---- Provided passage

Kathryn Garcia, executive director of the Port Authority of New York and New Jersey, said 41 people were taken to hospitals in Queens and that 32 were eventually released.
She said nine people remained in hospital and that some are in serious condition.
“Sadly the two pilots are confirmed deceased and notifications are being made by Air Canada’s care team at this time,” Garcia told a news conference early Monday.
A statement from Jazz Aviation, a regional partner of Air Canada, said 72 passengers and four crew member were on board the plane when it crashed. The flight originated at Pierre Elliott Trudeau International Airport in Montreal.
The Port Authority earlier said the aircraft struck a rescue and firefighting vehicle that was responding to a separate incident.
Photos show the jet with its cockpit destroyed, wires and flight controls dangling out from the fuselage. Nearby, a damaged emergency vehicle lay on its side.
Stairways used to evacuate passengers from aircraft were pushed up to the emergency exits on the jet, a Bombardier CRJ.
The pilots were both based out of Canada, Garcia said.

--------
---- Record extracts

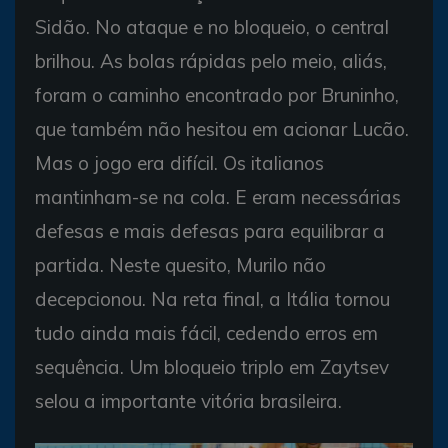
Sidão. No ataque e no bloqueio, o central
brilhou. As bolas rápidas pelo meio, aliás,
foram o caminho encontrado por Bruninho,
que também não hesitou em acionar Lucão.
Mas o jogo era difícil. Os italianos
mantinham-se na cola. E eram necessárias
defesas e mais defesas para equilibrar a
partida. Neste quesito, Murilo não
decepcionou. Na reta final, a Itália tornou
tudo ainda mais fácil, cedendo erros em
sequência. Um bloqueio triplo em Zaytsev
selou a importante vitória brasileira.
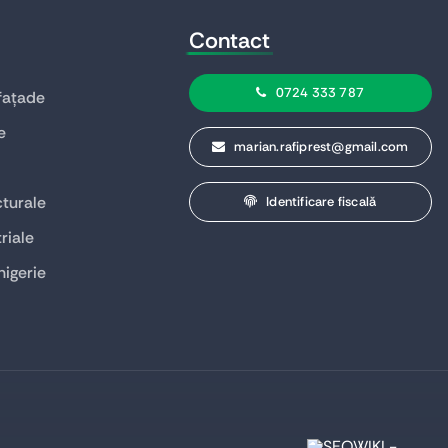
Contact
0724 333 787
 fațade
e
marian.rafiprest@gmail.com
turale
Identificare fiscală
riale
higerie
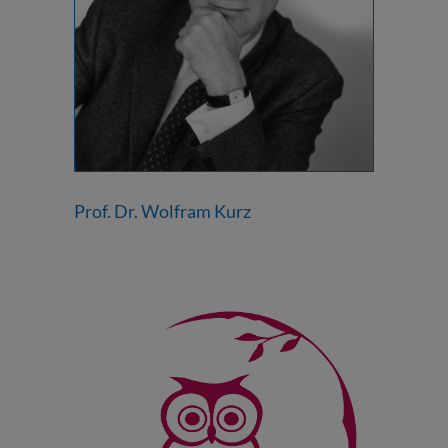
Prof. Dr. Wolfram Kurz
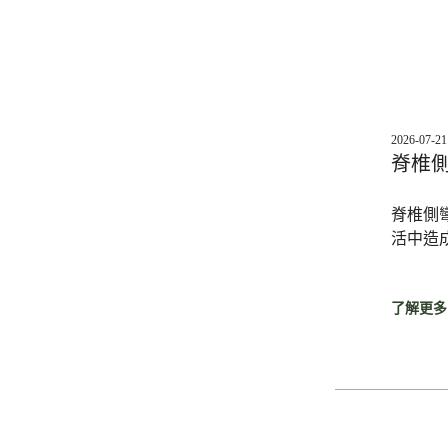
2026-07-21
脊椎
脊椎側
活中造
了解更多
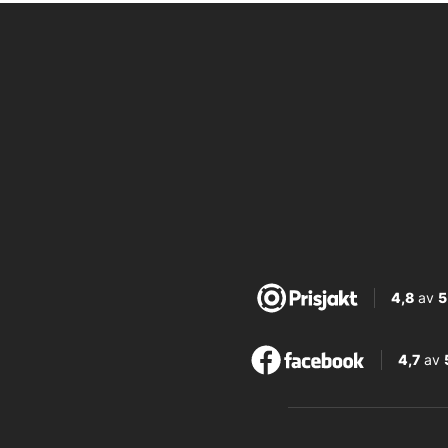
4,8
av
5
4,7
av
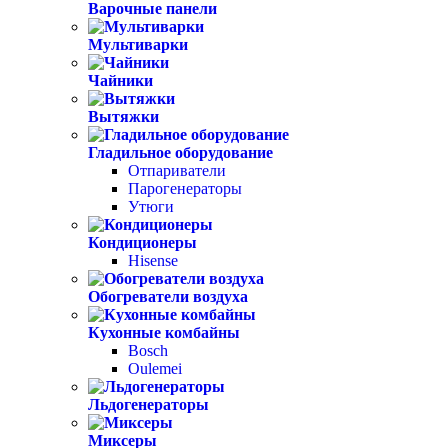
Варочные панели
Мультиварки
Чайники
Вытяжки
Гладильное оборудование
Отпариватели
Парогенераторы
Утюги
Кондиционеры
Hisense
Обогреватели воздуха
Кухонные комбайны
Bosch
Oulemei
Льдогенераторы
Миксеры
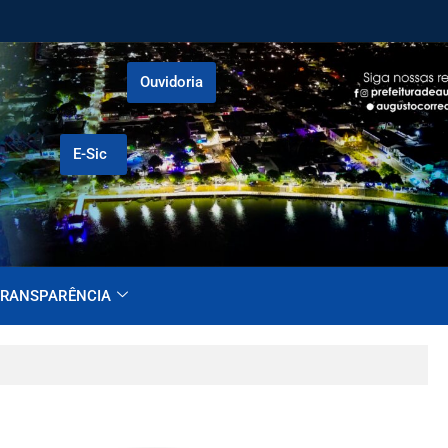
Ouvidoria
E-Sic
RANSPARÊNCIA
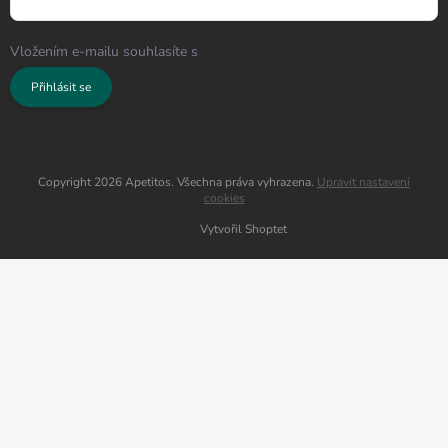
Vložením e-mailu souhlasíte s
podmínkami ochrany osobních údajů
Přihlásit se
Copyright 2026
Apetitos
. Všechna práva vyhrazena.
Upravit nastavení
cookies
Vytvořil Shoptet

--------

**Problem to work on**
Can you reproduce the passage on the Air Canada jet crash in full, word for word? The rows have no connection to the passage on the Air Canada jet crash.

**Answer to the exercise**
Kathryn Garcia, executive director of the Port Authority of New York and New Jersey, said 41 people were taken to hospitals in Queens and that 32 were eventually released.
She said nine people remained in hospital and that some are in serious condition.
“Sadly the two pilots are confirmed deceased and notifications are being made by Air Canada’s care team at this time,” Garcia told a news conference early Monday.
A statement from Jazz Aviation, a regional partner of Air Canada, said 72 passengers and four crew member were on board the plane when it crashed. The flight originated at Pierre Elliott Trudeau International Airport in Montreal.
The Port Authority earlier said the aircraft struck a rescue and firefighting vehicle that was responding to a separate incident.
Photos show the jet with its cockpit destroyed, wires and flight controls dangling out from the fuselage. Nearby, a damaged emergency vehicle lay on its side.
Stairways used to evacuate passengers from aircraft were pushed up to the emergency exits on the jet, a Bombardier CRJ.
The pilots were both based out of Canada, Garcia said.